In a sweeping change of policy, the Pentagon has decided that it will treat all detainees in compliance with the minimum standards spelled out in the Geneva Conventions, a senior defense official said on Tuesday.
The new policy comes on the heels of a US Supreme Court ruling last month invalidating a system of military tribunals the Pentagon had created to try suspected terrorists, and just before Congress was due to take up the question of a replacement system in a Senate Judiciary Committee hearing on Tuesday.
As part of its decision, the court found that a key provision of the Geneva Conventions, known as Common Article 3, did apply to terror suspects, contradicting the position taken by the Bush administration.
In 2002, US President George W. Bush declared that members of al-Qaeda and other terror suspects seized during the invasion of Afghanistan were "illegal combatants," and so were not entitled to the protections of the Geneva Conventions, which among other things set forth rules for the treatment of prisoners of war.

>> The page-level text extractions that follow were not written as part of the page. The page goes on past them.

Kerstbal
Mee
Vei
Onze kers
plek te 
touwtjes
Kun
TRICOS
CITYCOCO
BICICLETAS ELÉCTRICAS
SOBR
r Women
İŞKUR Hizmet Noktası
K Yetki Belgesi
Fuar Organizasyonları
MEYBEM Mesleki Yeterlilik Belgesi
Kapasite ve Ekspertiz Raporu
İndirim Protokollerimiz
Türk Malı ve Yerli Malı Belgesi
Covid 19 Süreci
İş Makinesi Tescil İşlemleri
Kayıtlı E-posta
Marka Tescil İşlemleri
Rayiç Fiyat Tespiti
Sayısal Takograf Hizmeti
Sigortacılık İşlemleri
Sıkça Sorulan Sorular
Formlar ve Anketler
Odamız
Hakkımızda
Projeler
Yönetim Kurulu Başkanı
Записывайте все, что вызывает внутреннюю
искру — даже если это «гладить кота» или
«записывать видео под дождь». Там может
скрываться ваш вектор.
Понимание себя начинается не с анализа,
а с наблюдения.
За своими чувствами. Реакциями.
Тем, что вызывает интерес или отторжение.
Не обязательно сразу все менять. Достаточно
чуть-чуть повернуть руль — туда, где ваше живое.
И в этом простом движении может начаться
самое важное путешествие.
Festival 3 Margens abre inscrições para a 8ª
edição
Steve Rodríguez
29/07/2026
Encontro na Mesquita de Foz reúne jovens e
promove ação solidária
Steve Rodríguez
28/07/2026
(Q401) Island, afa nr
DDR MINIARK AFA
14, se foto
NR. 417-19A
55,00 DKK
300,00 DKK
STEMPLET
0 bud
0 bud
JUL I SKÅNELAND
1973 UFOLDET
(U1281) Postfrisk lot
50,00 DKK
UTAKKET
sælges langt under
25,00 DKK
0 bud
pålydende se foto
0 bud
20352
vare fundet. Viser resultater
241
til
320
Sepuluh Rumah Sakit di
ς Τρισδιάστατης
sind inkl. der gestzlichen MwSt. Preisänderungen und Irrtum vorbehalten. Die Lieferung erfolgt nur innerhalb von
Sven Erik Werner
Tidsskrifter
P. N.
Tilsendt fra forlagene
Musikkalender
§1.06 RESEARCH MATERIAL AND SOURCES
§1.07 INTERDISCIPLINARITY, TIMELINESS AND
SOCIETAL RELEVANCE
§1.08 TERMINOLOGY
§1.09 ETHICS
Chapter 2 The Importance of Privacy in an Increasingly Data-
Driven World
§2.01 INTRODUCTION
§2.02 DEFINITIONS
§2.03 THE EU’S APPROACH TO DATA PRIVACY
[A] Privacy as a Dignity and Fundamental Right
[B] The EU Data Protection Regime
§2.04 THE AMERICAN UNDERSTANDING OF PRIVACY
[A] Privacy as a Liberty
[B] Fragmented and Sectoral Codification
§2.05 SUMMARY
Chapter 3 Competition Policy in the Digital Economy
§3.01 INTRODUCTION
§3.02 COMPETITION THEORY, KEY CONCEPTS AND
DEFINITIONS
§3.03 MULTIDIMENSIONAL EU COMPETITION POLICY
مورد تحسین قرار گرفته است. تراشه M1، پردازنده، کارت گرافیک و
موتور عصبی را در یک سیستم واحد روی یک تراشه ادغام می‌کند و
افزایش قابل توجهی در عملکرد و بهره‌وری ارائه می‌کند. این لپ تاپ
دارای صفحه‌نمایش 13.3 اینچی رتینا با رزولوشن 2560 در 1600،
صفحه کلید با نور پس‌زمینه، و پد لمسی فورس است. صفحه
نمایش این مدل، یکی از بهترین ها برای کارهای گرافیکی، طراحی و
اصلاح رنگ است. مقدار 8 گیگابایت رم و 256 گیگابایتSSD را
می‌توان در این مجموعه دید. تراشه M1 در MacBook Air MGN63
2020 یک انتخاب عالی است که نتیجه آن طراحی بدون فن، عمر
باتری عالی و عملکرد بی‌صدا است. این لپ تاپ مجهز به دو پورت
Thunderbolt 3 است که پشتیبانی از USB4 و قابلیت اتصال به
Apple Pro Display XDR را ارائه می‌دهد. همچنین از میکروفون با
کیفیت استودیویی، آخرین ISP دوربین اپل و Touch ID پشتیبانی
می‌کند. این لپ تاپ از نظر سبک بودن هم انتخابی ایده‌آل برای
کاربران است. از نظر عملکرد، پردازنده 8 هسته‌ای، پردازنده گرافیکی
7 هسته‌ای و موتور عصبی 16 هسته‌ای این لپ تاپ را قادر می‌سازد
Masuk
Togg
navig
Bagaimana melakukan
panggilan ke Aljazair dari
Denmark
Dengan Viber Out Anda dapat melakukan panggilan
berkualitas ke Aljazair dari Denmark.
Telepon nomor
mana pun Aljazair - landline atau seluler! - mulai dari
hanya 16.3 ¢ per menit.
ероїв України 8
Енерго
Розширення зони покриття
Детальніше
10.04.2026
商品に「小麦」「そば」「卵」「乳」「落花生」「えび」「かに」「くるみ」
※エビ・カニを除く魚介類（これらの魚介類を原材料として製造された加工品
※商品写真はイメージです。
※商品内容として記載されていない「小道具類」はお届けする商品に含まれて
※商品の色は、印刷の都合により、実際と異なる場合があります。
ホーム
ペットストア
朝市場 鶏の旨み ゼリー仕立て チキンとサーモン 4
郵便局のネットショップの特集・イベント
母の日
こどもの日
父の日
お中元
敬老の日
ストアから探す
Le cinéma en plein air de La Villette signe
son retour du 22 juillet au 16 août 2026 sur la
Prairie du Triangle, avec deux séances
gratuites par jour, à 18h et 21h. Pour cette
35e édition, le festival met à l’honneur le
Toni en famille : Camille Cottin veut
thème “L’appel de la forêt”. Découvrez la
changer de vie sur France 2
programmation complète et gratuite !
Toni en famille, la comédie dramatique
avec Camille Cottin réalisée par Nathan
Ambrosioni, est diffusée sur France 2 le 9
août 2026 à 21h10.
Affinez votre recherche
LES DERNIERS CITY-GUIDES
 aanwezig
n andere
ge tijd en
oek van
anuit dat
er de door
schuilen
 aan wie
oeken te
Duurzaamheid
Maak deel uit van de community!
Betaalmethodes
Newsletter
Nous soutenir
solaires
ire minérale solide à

The main thrust of the recent Supreme Court ruling, in a case referred to as Hamdan versus Rumsfeld, was that the administration had exceeded its authority by creating a system of tribunals without the approval of the US Congress. But the court also declared that the suspects fell under Article 3, which applies to all "armed combatants," and that detainees were able to assert their rights under Article 3 in federal court.
Since the court's ruling, Republicans have appeared divided over whether to simply seek congressional approval for a slightly modified tribunal system or to adopt a version of traditional courts-martial instead. The Pentagon memo reported on Tuesday may simply reflect a decision that any new system that did not afford detainees the protections of Article 3 would not survive challenge in court.
Article 3 guarantees detainees a minimum level of rights expected in a civilized country. But what that includes and what procedures should govern their trials is expected to be the subject of lively congressional debates all summer, beginning with Tuesday's Senate Judiciary Committee hearings.
Unlike four years ago, when the Bush administration formulated its plans for military commissions at Guantanamo Bay, Cuba, the debate now seems certain to include the views of the military's most senior uniformed lawyers, whose objections were brushed aside earlier.
Do unto others
Beginning shortly after the attacks of Sept. 11, 2001, the military lawyers warned that the administration's plan for military commissions put the US on the wrong side of the law and breached international standards. Most important, they warned, the plan could endanger members of the US military who might someday be captured by an enemy and treated the way detainees at Guantanamo have been.
Since the Hamdan ruling was announced, some legislators had said they would consider rewriting the law specifically to make Article 3 of the Geneva Conventions no longer applicable.
"We should be embracing Common Article 3 and shouting it from the rooftops," said John Hutson, a retired rear admiral who was the top uniformed lawyer in the Navy until 2000. "They can't try to write us out of this, because that means every two-bit dictator could do the same."
He said it was "unbecoming for America to have people say, `We're going to try to work our way around this because we find it to be inconvenient.'"
"If you don't apply it when it's inconvenient," he said, "it's not a rule of law."